[Page extract]

# Asymptotic mathcing for a first order differential equation

1. Jul 31, 2006

### hanson

The first-order differential equation
$$y' +(ex^2+1+1/x^2)y=0$$, with boudary value y(1) =1

Using, asymptotic mathcing to study the behaviour of the sltion as e tends to +0, when x is not too large, the term $$ex^2$$ is negligible so an approximate equation for y is
$$y'_L +(1+1/x^2)y_L=0$$.

When x is large, [ tex ]ex^2 [ /tex ] is not negligible but $$1/x^2$$ is. Therefore, an approximate equation valid as x tends to infinity is $$y'_R +(ex^2+1)y_R=0$$.

I think that te upper edge of the left region would be the largest value of x for which ex^2 is still small compared with 1. This would suggest that the left region consists of those x for which x<<e^-(1/2) as e tends to +0. But actually the region of validity of the left solution is e^(-1/3) (e tends to +0)....Can anyone explain this to me??

[/Page extract]
[Input data]

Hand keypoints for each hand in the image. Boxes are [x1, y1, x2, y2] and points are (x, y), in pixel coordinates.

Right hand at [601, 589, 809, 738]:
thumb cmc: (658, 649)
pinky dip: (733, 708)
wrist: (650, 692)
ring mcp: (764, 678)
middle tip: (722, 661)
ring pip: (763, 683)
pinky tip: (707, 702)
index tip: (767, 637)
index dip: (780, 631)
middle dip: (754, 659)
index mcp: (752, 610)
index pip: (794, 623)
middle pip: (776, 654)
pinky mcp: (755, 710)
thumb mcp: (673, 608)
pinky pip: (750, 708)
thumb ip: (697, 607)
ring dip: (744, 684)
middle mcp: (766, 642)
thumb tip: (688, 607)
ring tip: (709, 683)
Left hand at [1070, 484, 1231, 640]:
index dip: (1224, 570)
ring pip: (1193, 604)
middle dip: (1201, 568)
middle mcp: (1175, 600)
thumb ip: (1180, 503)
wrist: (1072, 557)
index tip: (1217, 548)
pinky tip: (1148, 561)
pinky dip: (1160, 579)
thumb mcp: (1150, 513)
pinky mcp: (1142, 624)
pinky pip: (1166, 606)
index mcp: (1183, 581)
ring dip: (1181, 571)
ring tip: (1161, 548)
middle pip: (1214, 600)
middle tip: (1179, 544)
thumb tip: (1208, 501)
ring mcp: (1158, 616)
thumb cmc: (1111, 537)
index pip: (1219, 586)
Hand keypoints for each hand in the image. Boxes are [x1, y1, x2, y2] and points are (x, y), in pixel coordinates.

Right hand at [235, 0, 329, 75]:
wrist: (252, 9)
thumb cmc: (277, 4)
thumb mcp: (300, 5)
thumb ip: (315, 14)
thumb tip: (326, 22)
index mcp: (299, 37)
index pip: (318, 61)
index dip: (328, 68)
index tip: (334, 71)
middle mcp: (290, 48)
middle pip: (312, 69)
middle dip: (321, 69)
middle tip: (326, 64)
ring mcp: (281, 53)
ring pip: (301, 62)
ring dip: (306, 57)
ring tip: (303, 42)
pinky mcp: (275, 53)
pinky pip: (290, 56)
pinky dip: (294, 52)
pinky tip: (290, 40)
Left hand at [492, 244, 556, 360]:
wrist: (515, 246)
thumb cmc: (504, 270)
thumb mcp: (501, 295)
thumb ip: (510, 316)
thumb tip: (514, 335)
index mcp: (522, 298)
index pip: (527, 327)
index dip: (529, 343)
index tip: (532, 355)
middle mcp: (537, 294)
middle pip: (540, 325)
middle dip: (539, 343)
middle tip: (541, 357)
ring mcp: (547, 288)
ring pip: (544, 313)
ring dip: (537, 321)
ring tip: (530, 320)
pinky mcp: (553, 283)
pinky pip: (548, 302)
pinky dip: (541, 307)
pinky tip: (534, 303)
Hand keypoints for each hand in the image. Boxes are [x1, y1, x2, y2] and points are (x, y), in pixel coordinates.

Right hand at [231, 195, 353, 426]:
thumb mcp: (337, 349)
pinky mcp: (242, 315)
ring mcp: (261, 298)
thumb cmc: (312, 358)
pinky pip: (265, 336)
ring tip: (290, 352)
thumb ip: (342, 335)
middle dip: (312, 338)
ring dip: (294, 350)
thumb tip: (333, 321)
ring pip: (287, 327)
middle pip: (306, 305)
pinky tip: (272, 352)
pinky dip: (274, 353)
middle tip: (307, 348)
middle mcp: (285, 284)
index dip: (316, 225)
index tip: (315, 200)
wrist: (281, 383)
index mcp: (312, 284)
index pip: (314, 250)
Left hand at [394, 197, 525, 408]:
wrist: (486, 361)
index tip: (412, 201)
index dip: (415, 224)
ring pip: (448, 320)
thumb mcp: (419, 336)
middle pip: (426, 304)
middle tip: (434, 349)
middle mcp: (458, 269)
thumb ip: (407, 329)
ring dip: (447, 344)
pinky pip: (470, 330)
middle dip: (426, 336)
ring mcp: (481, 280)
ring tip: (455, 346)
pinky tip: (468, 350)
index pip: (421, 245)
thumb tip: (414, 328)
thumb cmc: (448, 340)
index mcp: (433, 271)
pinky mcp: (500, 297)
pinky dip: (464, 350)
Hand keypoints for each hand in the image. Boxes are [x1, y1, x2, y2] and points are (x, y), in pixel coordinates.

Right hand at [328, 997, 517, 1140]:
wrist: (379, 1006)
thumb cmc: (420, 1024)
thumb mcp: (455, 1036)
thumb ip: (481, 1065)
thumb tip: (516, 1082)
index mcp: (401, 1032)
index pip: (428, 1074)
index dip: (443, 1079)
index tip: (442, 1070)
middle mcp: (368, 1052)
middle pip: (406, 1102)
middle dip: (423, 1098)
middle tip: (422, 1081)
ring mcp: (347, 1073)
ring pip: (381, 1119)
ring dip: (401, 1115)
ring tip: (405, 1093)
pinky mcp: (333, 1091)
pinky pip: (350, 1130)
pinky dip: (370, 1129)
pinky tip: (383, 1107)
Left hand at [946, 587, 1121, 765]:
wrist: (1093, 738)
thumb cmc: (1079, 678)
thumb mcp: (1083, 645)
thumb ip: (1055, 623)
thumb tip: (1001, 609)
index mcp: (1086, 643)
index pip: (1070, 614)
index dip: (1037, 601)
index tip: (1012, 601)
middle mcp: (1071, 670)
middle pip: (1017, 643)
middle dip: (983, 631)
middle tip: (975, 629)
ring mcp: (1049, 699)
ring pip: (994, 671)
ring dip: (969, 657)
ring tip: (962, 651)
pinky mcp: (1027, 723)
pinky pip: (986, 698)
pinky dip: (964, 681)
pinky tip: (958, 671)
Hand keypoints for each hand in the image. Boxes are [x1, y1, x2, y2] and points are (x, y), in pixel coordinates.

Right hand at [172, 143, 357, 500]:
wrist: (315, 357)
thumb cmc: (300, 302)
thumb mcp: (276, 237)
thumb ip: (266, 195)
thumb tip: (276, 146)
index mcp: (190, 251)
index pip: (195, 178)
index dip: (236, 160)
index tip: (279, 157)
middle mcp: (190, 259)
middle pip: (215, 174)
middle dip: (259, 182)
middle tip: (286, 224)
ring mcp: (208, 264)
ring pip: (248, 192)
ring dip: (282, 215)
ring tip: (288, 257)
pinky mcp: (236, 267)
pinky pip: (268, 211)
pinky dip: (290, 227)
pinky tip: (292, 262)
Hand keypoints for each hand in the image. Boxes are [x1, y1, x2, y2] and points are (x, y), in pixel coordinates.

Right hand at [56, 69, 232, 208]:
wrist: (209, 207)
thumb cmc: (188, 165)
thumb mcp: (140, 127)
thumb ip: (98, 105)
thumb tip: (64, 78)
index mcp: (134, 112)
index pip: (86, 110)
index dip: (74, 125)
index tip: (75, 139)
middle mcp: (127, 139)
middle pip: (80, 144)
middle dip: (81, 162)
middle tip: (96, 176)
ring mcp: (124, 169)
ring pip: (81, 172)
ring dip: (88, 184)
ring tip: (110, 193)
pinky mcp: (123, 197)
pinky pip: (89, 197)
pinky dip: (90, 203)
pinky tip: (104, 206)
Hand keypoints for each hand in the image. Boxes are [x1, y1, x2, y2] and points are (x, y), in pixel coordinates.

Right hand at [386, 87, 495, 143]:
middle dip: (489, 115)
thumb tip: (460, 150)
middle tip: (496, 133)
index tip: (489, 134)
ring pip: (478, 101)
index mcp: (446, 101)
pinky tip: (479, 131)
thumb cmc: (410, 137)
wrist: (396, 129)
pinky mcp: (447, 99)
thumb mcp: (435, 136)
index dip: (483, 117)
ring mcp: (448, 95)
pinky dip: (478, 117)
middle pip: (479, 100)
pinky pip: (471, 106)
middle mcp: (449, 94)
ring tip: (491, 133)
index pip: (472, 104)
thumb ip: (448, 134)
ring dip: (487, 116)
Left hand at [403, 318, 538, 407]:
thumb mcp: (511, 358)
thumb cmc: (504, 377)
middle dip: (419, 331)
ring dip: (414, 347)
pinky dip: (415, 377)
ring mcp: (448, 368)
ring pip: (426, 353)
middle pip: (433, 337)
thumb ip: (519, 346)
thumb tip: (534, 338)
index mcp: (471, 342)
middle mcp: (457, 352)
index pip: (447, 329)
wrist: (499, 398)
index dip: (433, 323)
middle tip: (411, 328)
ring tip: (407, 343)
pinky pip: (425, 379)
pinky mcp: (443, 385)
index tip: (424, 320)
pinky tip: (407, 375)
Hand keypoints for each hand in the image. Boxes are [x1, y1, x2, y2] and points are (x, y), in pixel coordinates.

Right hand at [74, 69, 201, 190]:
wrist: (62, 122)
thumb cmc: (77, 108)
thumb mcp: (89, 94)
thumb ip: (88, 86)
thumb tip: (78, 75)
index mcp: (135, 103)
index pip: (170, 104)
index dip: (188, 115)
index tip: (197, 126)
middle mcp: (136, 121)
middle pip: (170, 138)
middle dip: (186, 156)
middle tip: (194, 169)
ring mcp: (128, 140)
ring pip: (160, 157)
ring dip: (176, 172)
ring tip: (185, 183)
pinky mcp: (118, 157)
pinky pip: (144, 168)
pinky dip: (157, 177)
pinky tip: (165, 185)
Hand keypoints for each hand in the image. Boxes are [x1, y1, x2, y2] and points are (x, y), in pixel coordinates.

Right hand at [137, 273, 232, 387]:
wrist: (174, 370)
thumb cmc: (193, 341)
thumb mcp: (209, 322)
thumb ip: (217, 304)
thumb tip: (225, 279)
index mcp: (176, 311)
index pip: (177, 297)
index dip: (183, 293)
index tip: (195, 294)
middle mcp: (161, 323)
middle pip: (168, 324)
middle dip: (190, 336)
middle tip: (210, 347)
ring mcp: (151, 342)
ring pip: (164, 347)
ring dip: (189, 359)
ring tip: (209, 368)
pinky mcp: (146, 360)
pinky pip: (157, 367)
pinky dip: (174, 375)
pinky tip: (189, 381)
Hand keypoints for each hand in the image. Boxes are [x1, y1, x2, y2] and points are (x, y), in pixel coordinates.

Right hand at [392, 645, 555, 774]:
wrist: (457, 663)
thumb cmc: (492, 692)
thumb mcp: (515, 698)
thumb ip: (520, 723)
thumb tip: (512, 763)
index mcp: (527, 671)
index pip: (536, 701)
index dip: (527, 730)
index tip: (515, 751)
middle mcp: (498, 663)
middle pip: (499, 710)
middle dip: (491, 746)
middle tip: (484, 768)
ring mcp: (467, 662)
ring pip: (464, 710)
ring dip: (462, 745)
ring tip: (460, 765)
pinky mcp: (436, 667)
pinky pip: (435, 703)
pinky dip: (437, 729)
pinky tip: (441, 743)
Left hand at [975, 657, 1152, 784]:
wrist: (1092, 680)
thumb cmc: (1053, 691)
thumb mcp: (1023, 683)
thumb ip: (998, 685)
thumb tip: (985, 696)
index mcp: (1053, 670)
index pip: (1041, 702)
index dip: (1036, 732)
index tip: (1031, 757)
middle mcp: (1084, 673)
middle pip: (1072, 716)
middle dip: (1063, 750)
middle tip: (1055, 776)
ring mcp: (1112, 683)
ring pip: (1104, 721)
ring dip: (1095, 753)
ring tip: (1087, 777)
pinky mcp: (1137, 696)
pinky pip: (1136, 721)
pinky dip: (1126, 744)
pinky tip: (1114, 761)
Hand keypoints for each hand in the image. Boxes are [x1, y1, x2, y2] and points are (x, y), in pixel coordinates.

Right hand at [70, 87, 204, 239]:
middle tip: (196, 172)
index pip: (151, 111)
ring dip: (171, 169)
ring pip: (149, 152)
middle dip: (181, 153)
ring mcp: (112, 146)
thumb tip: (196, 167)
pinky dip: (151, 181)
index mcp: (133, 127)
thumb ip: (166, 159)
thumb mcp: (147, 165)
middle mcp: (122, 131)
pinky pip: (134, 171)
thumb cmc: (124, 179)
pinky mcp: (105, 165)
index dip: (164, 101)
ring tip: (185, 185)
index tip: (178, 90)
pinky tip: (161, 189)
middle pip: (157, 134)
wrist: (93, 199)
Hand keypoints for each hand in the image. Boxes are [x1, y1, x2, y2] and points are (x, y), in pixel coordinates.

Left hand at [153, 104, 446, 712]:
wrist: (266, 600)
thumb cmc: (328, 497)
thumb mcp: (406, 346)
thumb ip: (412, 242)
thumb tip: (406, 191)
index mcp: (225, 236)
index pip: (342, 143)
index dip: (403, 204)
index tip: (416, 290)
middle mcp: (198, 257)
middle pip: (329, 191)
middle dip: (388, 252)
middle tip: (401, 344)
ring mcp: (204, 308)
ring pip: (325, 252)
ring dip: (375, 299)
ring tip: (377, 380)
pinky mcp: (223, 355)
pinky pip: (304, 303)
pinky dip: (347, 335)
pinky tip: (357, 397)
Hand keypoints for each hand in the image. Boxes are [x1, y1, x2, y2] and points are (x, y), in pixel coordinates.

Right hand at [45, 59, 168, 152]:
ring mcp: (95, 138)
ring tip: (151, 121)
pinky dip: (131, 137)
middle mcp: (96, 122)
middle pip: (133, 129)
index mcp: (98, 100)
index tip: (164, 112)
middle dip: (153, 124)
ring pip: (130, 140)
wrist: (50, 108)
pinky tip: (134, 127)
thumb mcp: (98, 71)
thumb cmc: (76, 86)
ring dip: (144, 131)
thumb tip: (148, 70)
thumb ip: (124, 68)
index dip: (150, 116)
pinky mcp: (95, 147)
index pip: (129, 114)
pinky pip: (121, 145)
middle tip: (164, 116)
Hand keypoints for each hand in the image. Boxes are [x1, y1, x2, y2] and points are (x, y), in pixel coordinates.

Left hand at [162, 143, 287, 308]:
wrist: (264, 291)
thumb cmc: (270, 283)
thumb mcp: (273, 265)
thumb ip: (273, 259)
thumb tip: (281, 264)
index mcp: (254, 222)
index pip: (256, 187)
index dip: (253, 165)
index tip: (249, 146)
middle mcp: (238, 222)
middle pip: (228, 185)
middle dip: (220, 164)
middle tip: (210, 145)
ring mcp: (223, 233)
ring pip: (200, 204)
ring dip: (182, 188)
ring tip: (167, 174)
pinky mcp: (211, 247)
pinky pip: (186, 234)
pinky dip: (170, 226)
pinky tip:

[/Input data]

# [Task brief]
Rewrite the forum post from "When x is large, [ tex" to "this to me??", substituting "inner region" for "left region" wherever it appears. Answer from the forum post alone.

# [Solution to the exercise]
When x is large, [ tex ]ex^2 [ /tex ] is not negligible but $$1/x^2$$ is. Therefore, an approximate equation valid as x tends to infinity is $$y'_R +(ex^2+1)y_R=0$$.

I think that te upper edge of the inner region would be the largest value of x for which ex^2 is still small compared with 1. This would suggest that the inner region consists of those x for which x<<e^-(1/2) as e tends to +0. But actually the region of validity of the left solution is e^(-1/3) (e tends to +0)....Can anyone explain this to me??